Focusrite RedNet and Dante at the Grammys
- Details
The show was broadcast live from the Staples Centrein downtown Los Angeles on the CBS network on 26 January 2. Performers included Best New Artist nominees Lizzo; Billie Eilish; and Lil Nas X, as well as Tyler, the Creator; H.E.R.; Gary Clark Jr. with the Roots; and Demi Lovato, among many others.
The new AoIP transport scheme was designed to eliminate the complex and cumbersome signal-splitting system that has long been employed to feed signals from the show’s multiple stages to the two front-of-house and two stage monitor consoles, as well as the two music mixing consoles and the broadcast audio production desk in three remote trucks. In addition to the efficiencies afforded by digitally transporting dozens of microphone signals over fiber and making them available everywhere simultaneously, the new system design delivered a noticeable improvement in audio quality.
“The performance mics sounded a lot clearer to me, because they weren’t going through a splitter,” says Eric Schilling, one of two broadcast music mixers stationed in a pair of M3 (Music Mix Mobile) trucks parked outside the Staples Centre. “I didn’t feel like I had to ‘carve out’ as much as I do on a typical mic through a splitter, where it might be a little murky in the low end.” In fact, he says, “I found myself doing less processing on the vocals in terms of both low end and high end.”
“We knew we were going to get a better frequency response without all the spitting going on,” says longtime Grammy Awards audio coordinator Michael Abbott. “But it was substantially noticeable. Eric told me he wasn’t having to carve out a lot of the 100 to 300 cycles that he normally would on the RF microphones because of the degradation of the signal going through the splitters and into all the different consoles.”
Schilling reports that he worked on a show with a digital audio transport scheme several years ago and recommended that the show also adopt AoIP networking.

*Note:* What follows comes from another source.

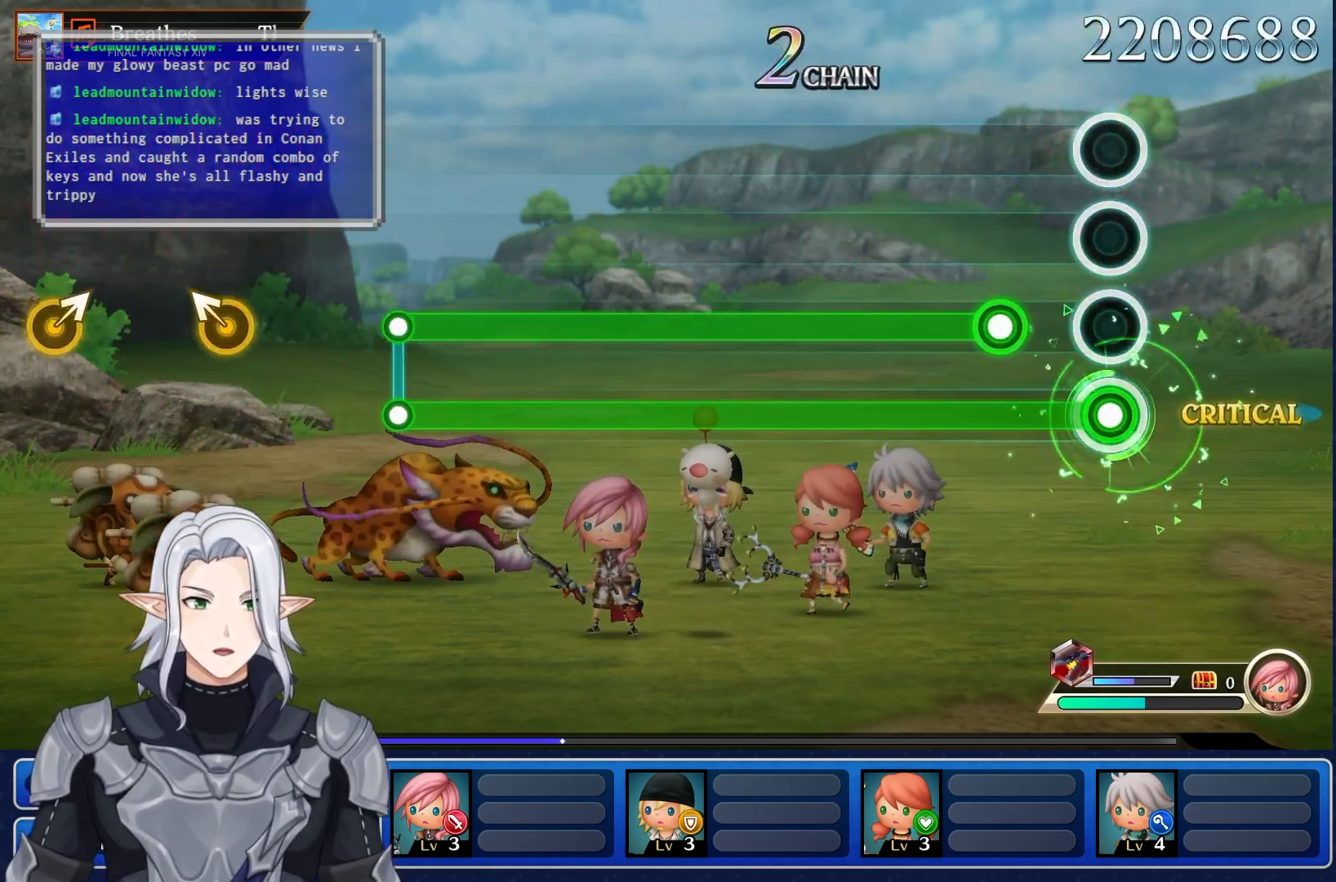
{"dt_ms": 500, "buttons": ["L1", "R1"], "left_stick": "center", "right_stick": "center", "events": [[183, "L1", "down"]]}
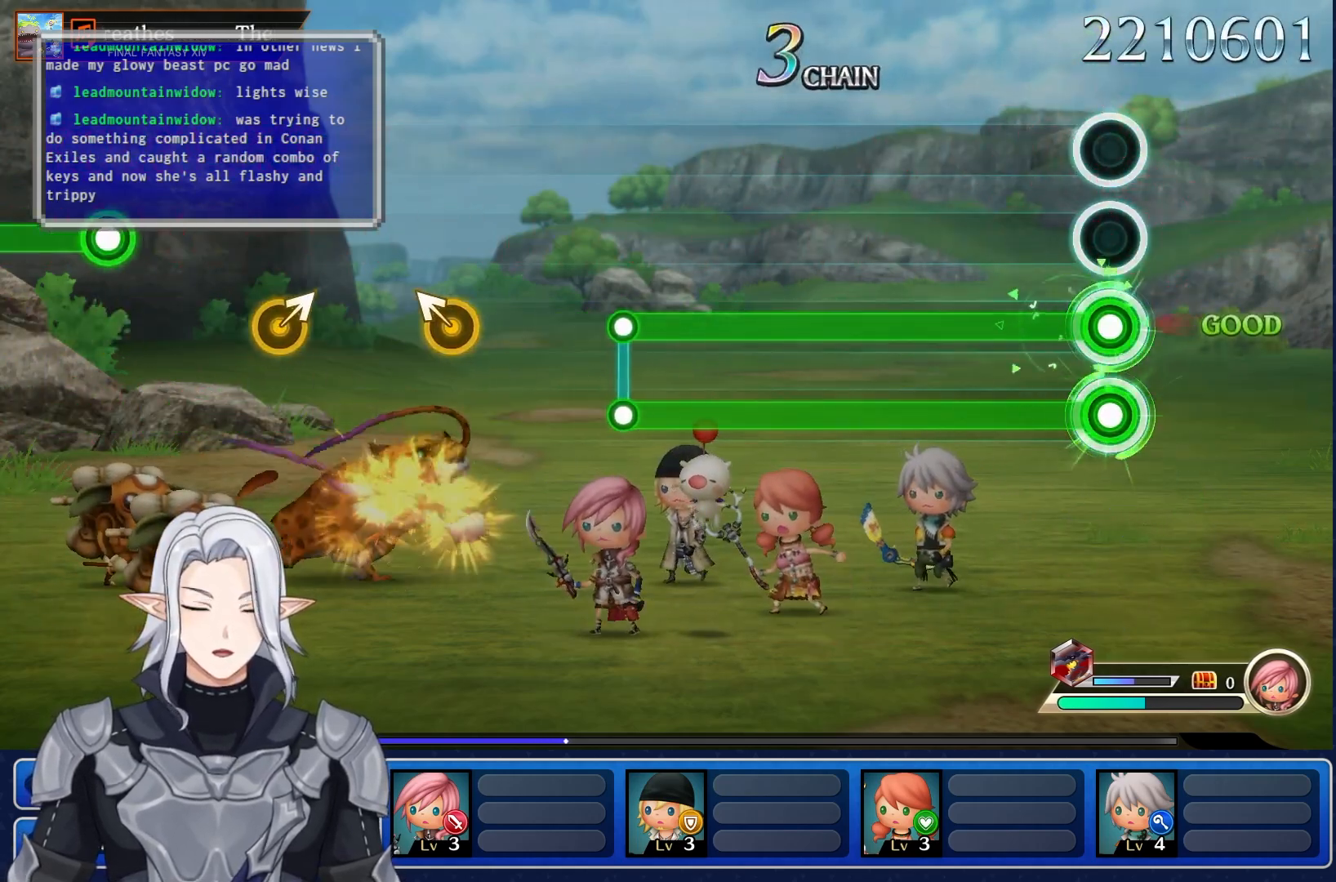
{"dt_ms": 500, "buttons": ["L1", "R1"], "left_stick": "center", "right_stick": "center", "events": []}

Abbott, in collaboration with other engineers on the show and with Audinate, developer of the Dante protocol, designed a system incorporating Focusrite RedNet D64R MADI bridges to transport signals from the Sennheiser Digital 6000 and Shure Axient RF microphones supplied to the show and coordinated by Soundtronics to the mix engineers.
The eight RedNet D64R units delivered the primary and redundant Dante streams to the four mix locations via the respective DiGiCo, Lawo and Calrec console MADI interfaces.